BEGIN Study material

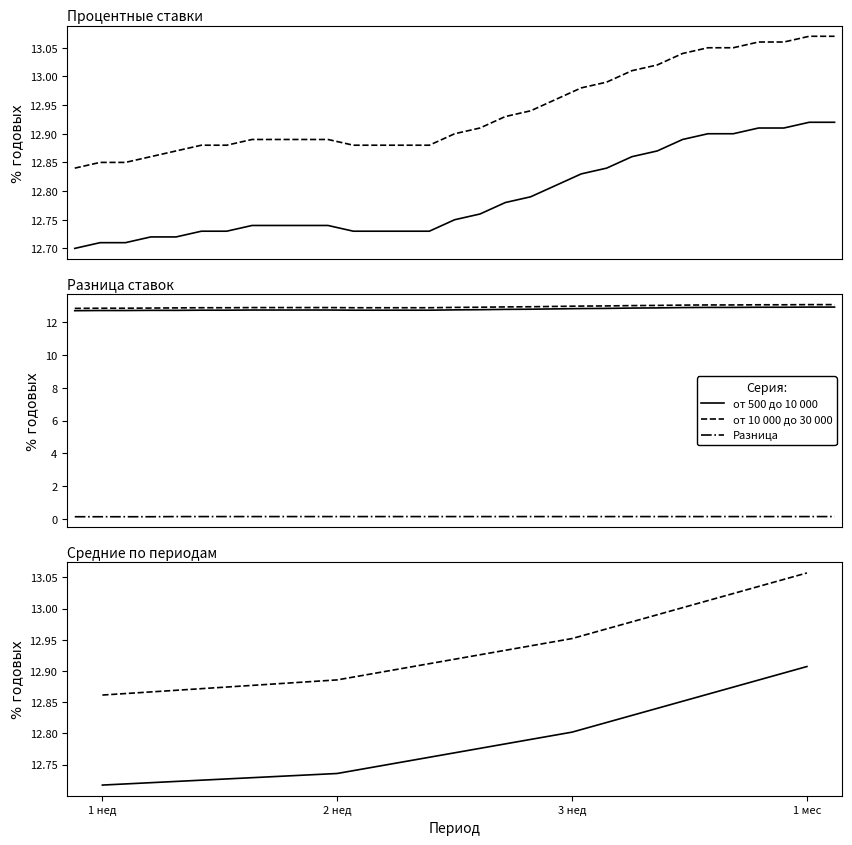

What is the difference between the maximum and minimum values in the от 500 до 10 000 series?

0.2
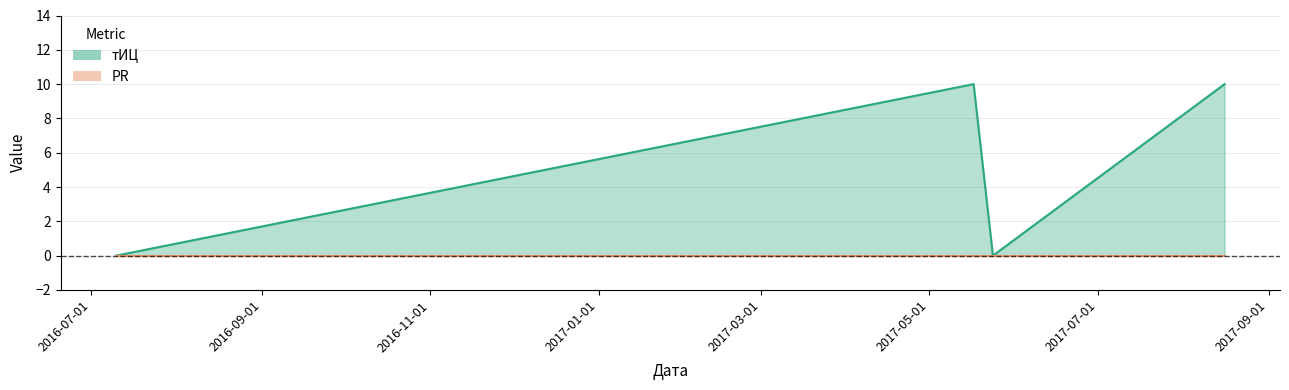

What is the difference between the maximum and minimum values?

10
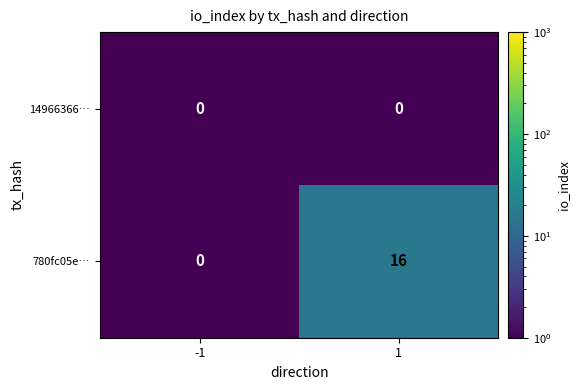

Reading left to right, extract all data points from this chart.

14966366…: 0	0
780fc05e…: 0	16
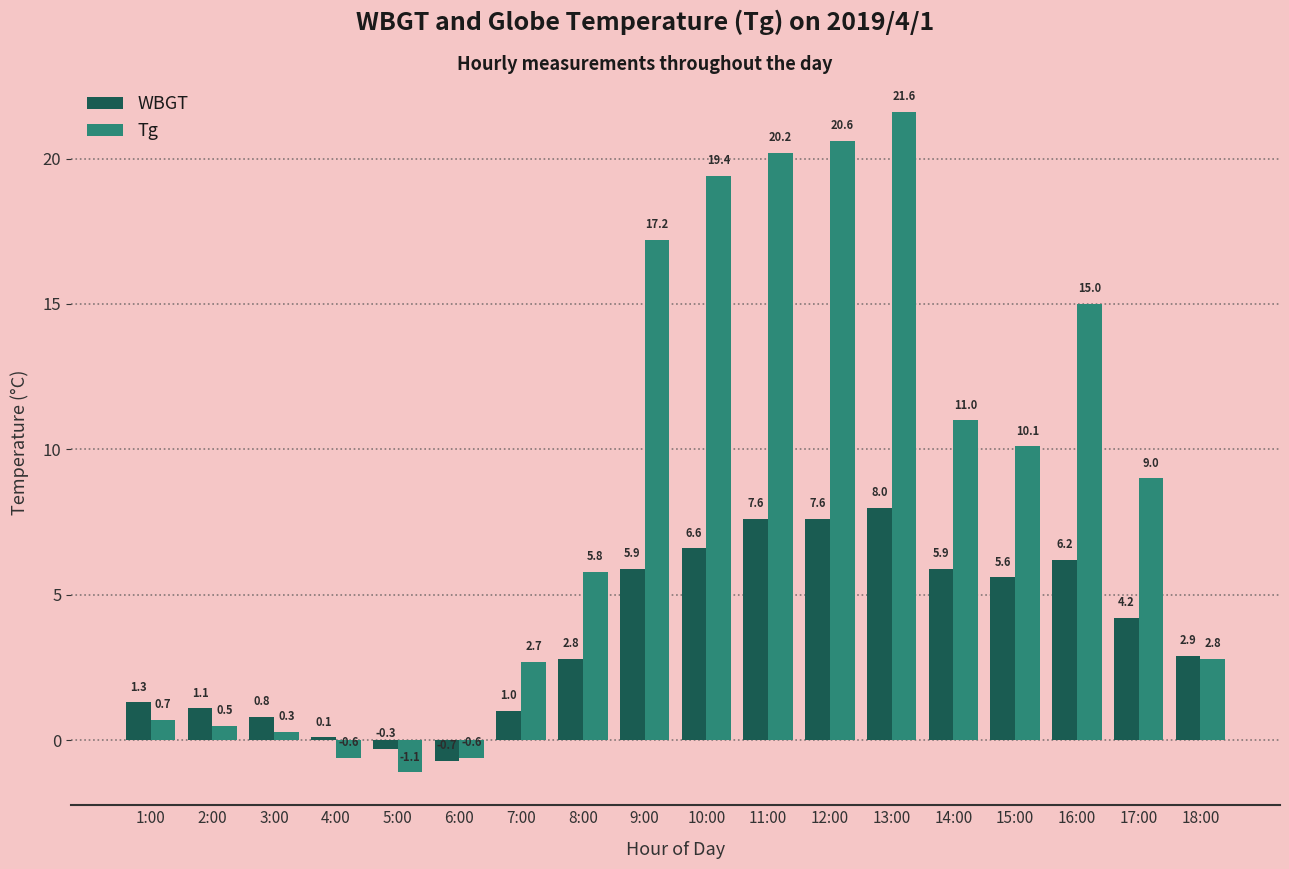

At how many categories does at least one series exceed 7?

9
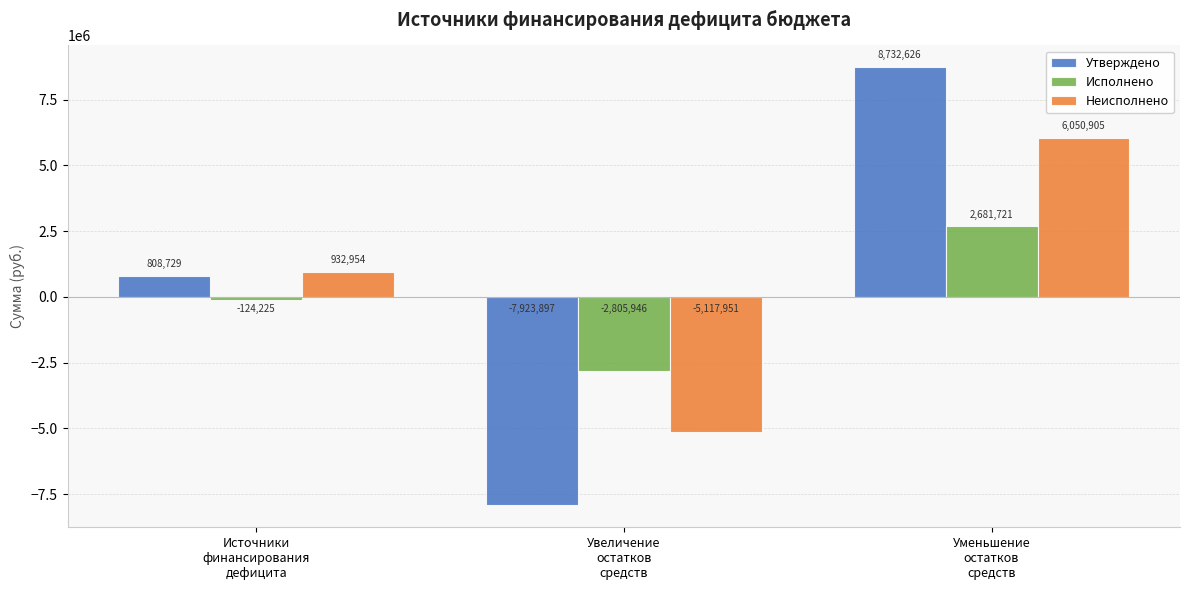

How many values in Утверждено are above zero?

2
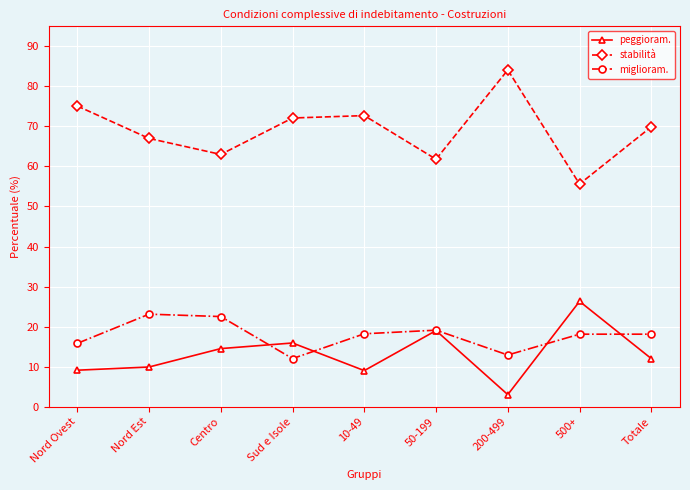

What is the maximum value for peggioram.?

26.3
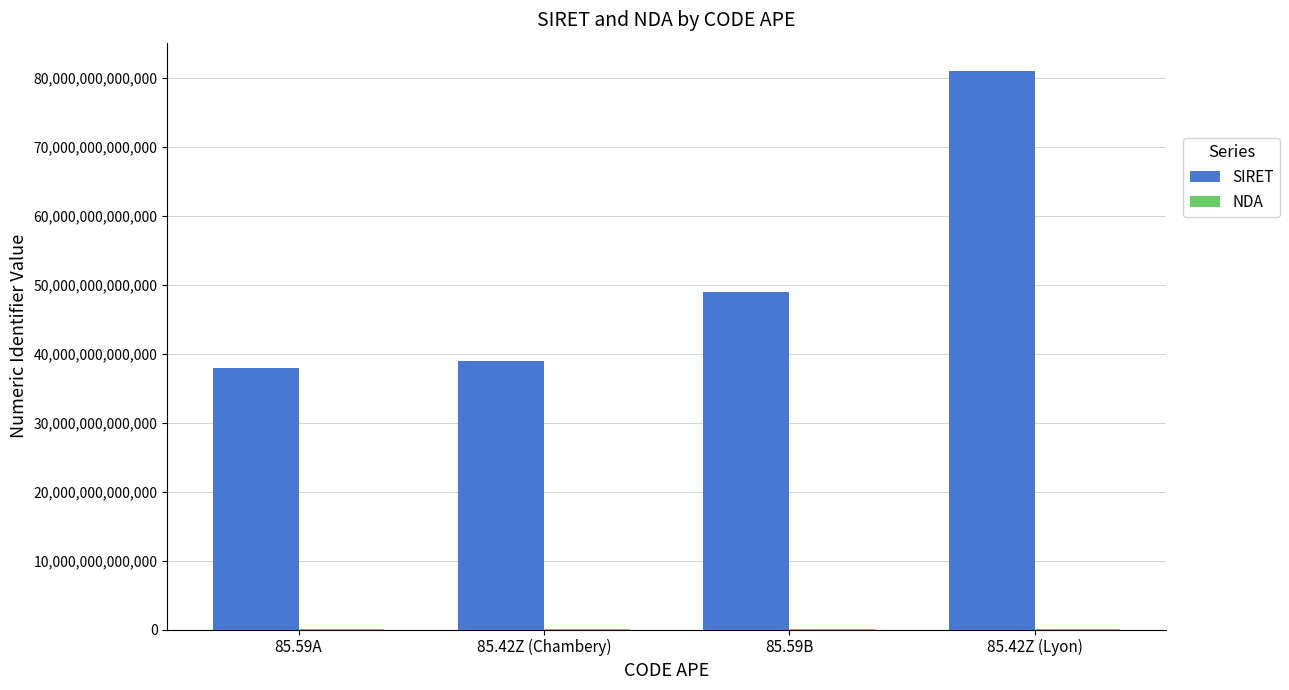

At which category is the sum across all series the highest?

85.42Z (Lyon)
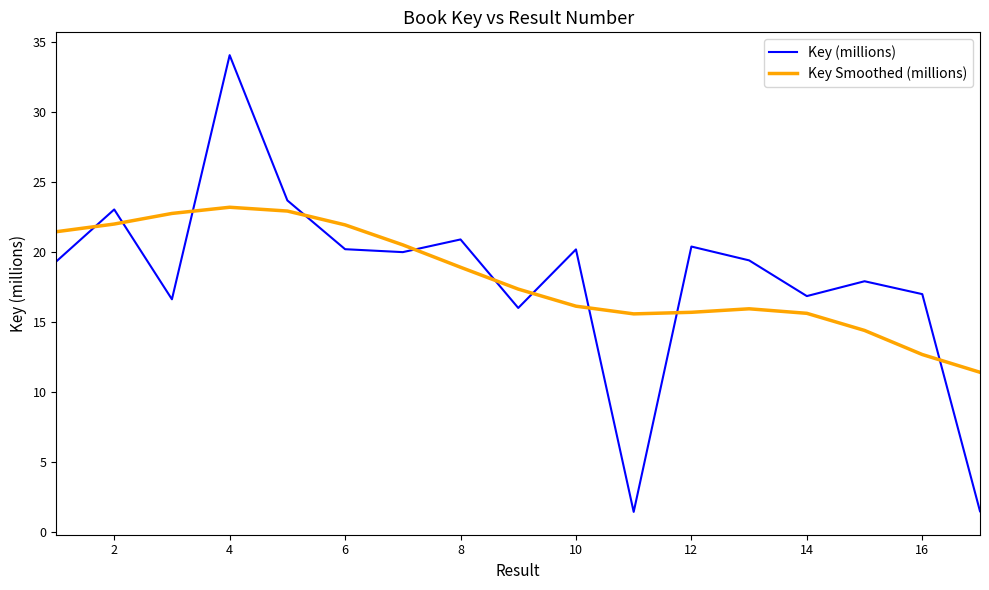

What is the difference between the maximum and minimum values in the Key Smoothed (millions) series?

11.8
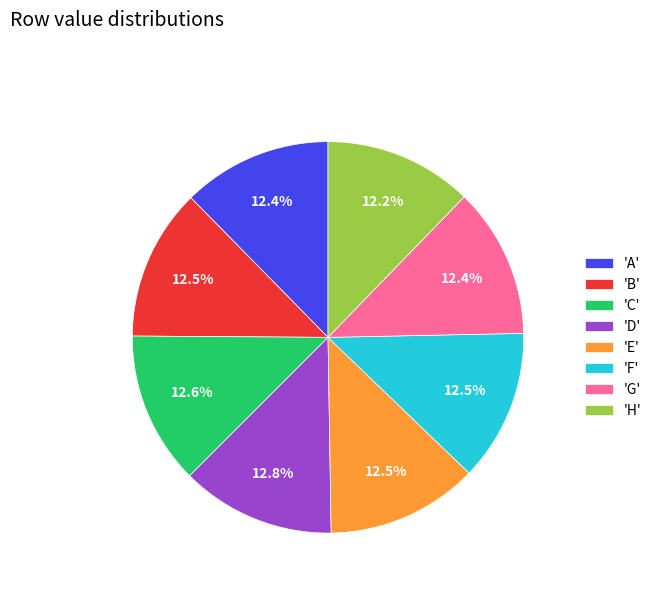

Is the sum of 'G' and 'H' greater than half?

No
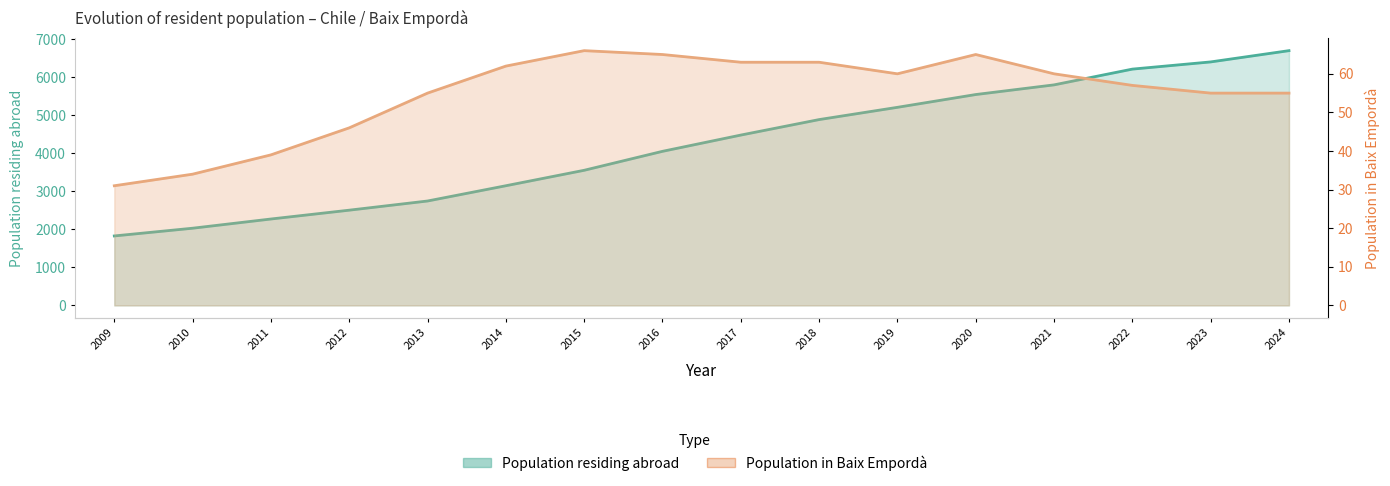

Between 2020 and 2021, which is larger?

2021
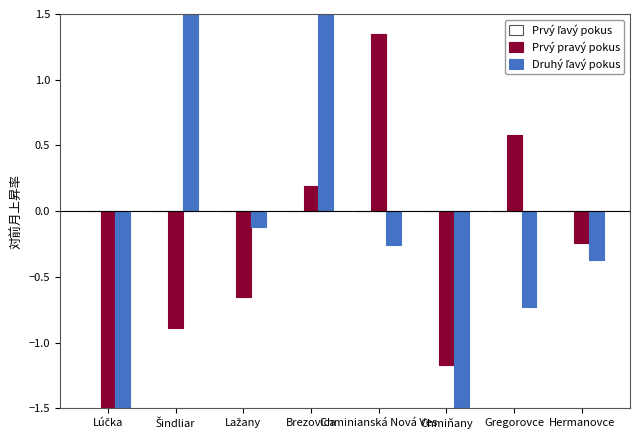

Rank the categories by Prvý ľavý pokus value from lowest to highest.

Lúčka, Šindliar, Lažany, Brezovica, Chminianská Nová Ves, Chmiňany, Gregorovce, Hermanovce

END Study material

Rewrite every line of the dataset entries above as a numbered list, skipping blank lines and leaving out the pictures.

1. What is the difference between the maximum and minimum values in the от 500 до 10 000 series?
2. 0.2
3. What is the difference between the maximum and minimum values?
4. 10
5. Reading left to right, extract all data points from this chart.
6. 14966366…: 0	0
7. 780fc05e…: 0	16
8. At how many categories does at least one series exceed 7?
9. 9
10. How many values in Утверждено are above zero?
11. 2
12. What is the maximum value for peggioram.?
13. 26.3
14. At which category is the sum across all series the highest?
15. 85.42Z (Lyon)
16. What is the difference between the maximum and minimum values in the Key Smoothed (millions) series?
17. 11.8
18. Is the sum of 'G' and 'H' greater than half?
19. No
20. Between 2020 and 2021, which is larger?
21. 2021
22. Rank the categories by Prvý ľavý pokus value from lowest to highest.
23. Lúčka, Šindliar, Lažany, Brezovica, Chminianská Nová Ves, Chmiňany, Gregorovce, Hermanovce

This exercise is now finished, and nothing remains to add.